Dieses eine einzige Leben
Nein, zu dem Schluss war Ernst O. schon einmal gekommen, die Zeit gestattete dem Menschen nicht, als 85jähriger zur Welt zu kommen, sich mit seinem ganzen Wissen rückwärts zu bewegen und zu leben, bis mit der spurlosen Annullation seiner Zeugung an der Stelle des Anfangs das Ende eintrat. Etwas derart Tiefes hatte schon der tiefe deutsche Heidegger gesagt. Die Zeit war die unerbittlichste Bestimmung unseres ganzen Seins, und auf dieser Einbahnstraße, diesem Holzweg, galt mindestens eine Geschwindigkeitslimite: eine untere. Ein jedes Menschenleben käme in einem Jahr eventuell mehr als ein Jahr, in keinem Jahr aber weniger als ein Jahr voran. Es war dies ein Zug, den wir, obschon er niemals stehen bliebe, nicht verpassen könnten.
Unverbraucht, wie der Mensch zur Welt kam, war also für seine Unschuld wenn auch noch nicht das Strafmaß festgelegt, so doch die Strafe garantiert.
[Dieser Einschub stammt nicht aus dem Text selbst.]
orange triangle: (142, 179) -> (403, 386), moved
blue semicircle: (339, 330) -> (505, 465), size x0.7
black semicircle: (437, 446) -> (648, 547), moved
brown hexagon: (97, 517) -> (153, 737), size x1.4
Sterben, Ernst O. machte sich nichts vor, war das einzige, was jedem auf der Welt gelingen würde. Ansonsten häuften sich die Schwierigkeiten von Geburt an, und jeder Zugewinn an Weisheit konnte nur beweisen, dass unser einziger Antrieb unser Unvermögen blieb und die einzige Hoffnung, dass aus Misserfolg nicht weniger zu lernen wäre als aus dem Erfolg. Gleichviel – mit jeder Antwort wuchs die Zahl der Fragen, und wenn das nicht die Lösung war, so gab es jedenfalls keine andere.
Die Kraft unseres Verstandes, Ernst O. seufzte, nein, sie würde uns nie vollauf befriedigen. Aus dem Gestern war höchstens zu schließen, was auch morgen unterbliebe. Schlimmer stand es bei dem Untier Mensch nur noch um die Willenskraft. Nicht erst bei Taten versagte diese, sondern häufig sogar bei einem Verzicht. Nicht erst angesichts der Zukunft, sondern schon angesichts der Vergangenheit, die einen Verzicht so oft nur nahelegen konnte. Aus dieser Feststellung waren schon, auch davon hatte Ernst O. gehört, recht weitreichende Schlüsse gezogen worden. Wäre der Mensch, diese erbärmliche Kreatur, so lehrte Schopenhauer, bloß in einem Punkt ein anderer, als er ist, nämlich um eine Spur nur willensstärker, dann reichte dies zwar noch nicht hin, um an seiner skandalösen condition Korrekturen vorzunehmen. Doch des Menschen Einsicht reichte zum einzig würdigen Entschluss, seinem unabänderlichen Dasein ohne weiteren Verzug ein Ende zu bereiten.
Bloß – wann kam ein Entschluss, wenn es denn dazu kam, aus Einsicht? Und selbst der tapferste Entschluss wäre noch bei weitem nicht die Tat! Bei seiner ganzen Duldermiene! Der berühmte Pessimist Schopenhauer war unbekehrbar Optimist, zumindest innerhalb der eigenen Logik, die zwar nicht durch ihre steile – Ernst O. schien es, fast selbstmörderische – Konklusion, wohl aber durch ihre Kraftlosigkeit versöhnlich stimmen konnte. Dank ihrem vorgelebten Defätismus, dank dieser täglichen Kapitulation eines jeden vor sich selber, ging die Geschichte also weiter, wenigstens bei der Mehrheit. Auch in der Schweiz gab es einen Denker, einen der Gegenwart sogar, mit Namen Osi. Ernst O. fragte sich, ob Osi nicht dasselbe meinen musste, als er vor Jahren festhielt: «Denn in einer tieflagernden Grundbefindlichkeit unseres Lebensgefühls», Ernst O. hatte es sorgfältig notiert, Osi drückte sich so aus, «sind wir fest davon überzeugt, dass Geschichte ‹irgendwie› weitergeht und weitergehen muss, solange Menschen noch auf unserem Planeten vorfindbar sind.» Fukuyama und zugenäht! ‹Irgendwie› also doch! Solange... Und: «wir», sagte Osi. Und – denken wir doch! – «auf unserem...», ja, da hatte uns die Merde wieder, da waren wir alle beisammen, fast wie auf unserem eigenen – Grüezi! – Schweizer Planeten!